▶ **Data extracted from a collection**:
==================================================

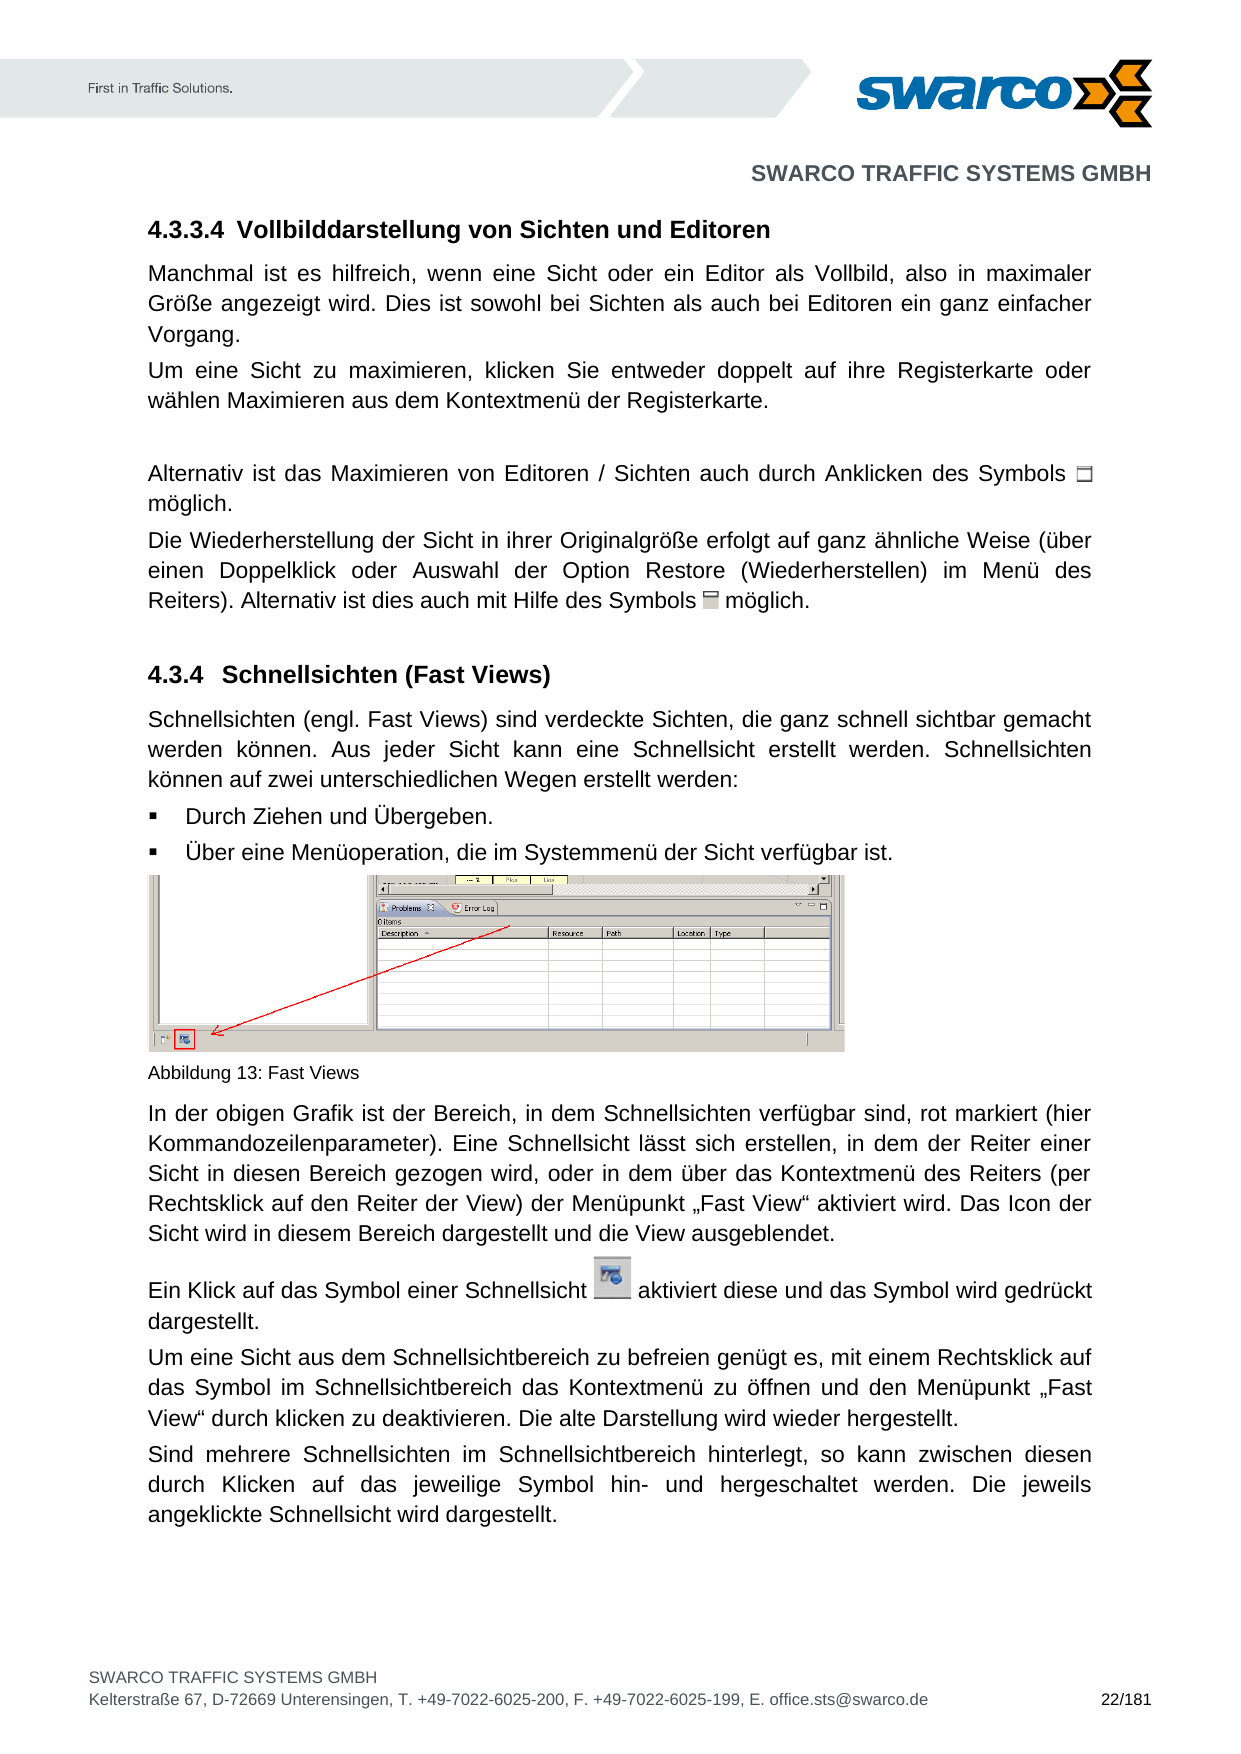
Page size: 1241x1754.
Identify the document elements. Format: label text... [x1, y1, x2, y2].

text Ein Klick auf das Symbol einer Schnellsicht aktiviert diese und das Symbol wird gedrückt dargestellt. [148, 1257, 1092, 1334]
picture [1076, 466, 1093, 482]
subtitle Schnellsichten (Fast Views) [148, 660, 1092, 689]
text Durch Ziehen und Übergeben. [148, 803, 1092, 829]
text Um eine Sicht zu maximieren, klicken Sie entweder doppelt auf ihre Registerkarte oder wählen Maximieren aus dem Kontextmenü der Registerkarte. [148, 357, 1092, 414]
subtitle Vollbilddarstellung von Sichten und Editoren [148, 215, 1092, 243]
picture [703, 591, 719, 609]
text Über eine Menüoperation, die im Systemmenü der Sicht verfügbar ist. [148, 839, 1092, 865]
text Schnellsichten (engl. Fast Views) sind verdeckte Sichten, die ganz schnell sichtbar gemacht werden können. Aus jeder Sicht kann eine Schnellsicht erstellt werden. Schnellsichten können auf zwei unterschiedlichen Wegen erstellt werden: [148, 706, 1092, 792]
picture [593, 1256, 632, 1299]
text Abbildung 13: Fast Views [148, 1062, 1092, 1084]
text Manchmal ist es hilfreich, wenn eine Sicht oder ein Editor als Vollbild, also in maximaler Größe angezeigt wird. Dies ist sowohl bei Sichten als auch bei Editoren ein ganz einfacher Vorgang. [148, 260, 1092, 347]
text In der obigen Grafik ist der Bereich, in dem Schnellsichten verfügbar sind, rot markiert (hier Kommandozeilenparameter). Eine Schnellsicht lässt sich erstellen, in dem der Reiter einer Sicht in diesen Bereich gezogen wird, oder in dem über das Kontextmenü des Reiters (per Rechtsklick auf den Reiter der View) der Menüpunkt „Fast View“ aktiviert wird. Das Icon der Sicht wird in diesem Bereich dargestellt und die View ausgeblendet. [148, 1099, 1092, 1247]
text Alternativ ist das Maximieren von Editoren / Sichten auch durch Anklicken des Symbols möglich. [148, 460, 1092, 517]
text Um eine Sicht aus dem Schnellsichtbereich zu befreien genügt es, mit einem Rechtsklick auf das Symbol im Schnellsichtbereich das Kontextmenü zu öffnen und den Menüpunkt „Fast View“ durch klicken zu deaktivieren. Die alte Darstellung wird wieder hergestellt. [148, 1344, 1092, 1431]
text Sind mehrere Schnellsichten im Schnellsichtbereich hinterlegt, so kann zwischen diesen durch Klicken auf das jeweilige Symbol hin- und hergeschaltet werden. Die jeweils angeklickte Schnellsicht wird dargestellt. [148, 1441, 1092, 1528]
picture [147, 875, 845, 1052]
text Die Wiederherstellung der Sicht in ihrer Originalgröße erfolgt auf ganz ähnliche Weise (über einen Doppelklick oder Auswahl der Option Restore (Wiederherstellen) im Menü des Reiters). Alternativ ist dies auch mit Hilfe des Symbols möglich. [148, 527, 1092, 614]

==================================================

▶ **Work request**: Copy the data character for character, but drop all pictures from the copy.

▶ **Exercise answer**:
Page size: 1241x1754.
Identify the document elements. Format: label text... [x1, y1, x2, y2].

text Ein Klick auf das Symbol einer Schnellsicht aktiviert diese und das Symbol wird gedrückt dargestellt. [148, 1257, 1092, 1334]
picture [1076, 466, 1093, 482]
subtitle Schnellsichten (Fast Views) [148, 660, 1092, 689]
text Durch Ziehen und Übergeben. [148, 803, 1092, 829]
text Um eine Sicht zu maximieren, klicken Sie entweder doppelt auf ihre Registerkarte oder wählen Maximieren aus dem Kontextmenü der Registerkarte. [148, 357, 1092, 414]
subtitle Vollbilddarstellung von Sichten und Editoren [148, 215, 1092, 243]
picture [703, 591, 719, 609]
text Über eine Menüoperation, die im Systemmenü der Sicht verfügbar ist. [148, 839, 1092, 865]
text Schnellsichten (engl. Fast Views) sind verdeckte Sichten, die ganz schnell sichtbar gemacht werden können. Aus jeder Sicht kann eine Schnellsicht erstellt werden. Schnellsichten können auf zwei unterschiedlichen Wegen erstellt werden: [148, 706, 1092, 792]
picture [593, 1256, 632, 1299]
text Abbildung 13: Fast Views [148, 1062, 1092, 1084]
text Manchmal ist es hilfreich, wenn eine Sicht oder ein Editor als Vollbild, also in maximaler Größe angezeigt wird. Dies ist sowohl bei Sichten als auch bei Editoren ein ganz einfacher Vorgang. [148, 260, 1092, 347]
text In der obigen Grafik ist der Bereich, in dem Schnellsichten verfügbar sind, rot markiert (hier Kommandozeilenparameter). Eine Schnellsicht lässt sich erstellen, in dem der Reiter einer Sicht in diesen Bereich gezogen wird, oder in dem über das Kontextmenü des Reiters (per Rechtsklick auf den Reiter der View) der Menüpunkt „Fast View“ aktiviert wird. Das Icon der Sicht wird in diesem Bereich dargestellt und die View ausgeblendet. [148, 1099, 1092, 1247]
text Alternativ ist das Maximieren von Editoren / Sichten auch durch Anklicken des Symbols möglich. [148, 460, 1092, 517]
text Um eine Sicht aus dem Schnellsichtbereich zu befreien genügt es, mit einem Rechtsklick auf das Symbol im Schnellsichtbereich das Kontextmenü zu öffnen und den Menüpunkt „Fast View“ durch klicken zu deaktivieren. Die alte Darstellung wird wieder hergestellt. [148, 1344, 1092, 1431]
text Sind mehrere Schnellsichten im Schnellsichtbereich hinterlegt, so kann zwischen diesen durch Klicken auf das jeweilige Symbol hin- und hergeschaltet werden. Die jeweils angeklickte Schnellsicht wird dargestellt. [148, 1441, 1092, 1528]
picture [147, 875, 845, 1052]
text Die Wiederherstellung der Sicht in ihrer Originalgröße erfolgt auf ganz ähnliche Weise (über einen Doppelklick oder Auswahl der Option Restore (Wiederherstellen) im Menü des Reiters). Alternativ ist dies auch mit Hilfe des Symbols möglich. [148, 527, 1092, 614]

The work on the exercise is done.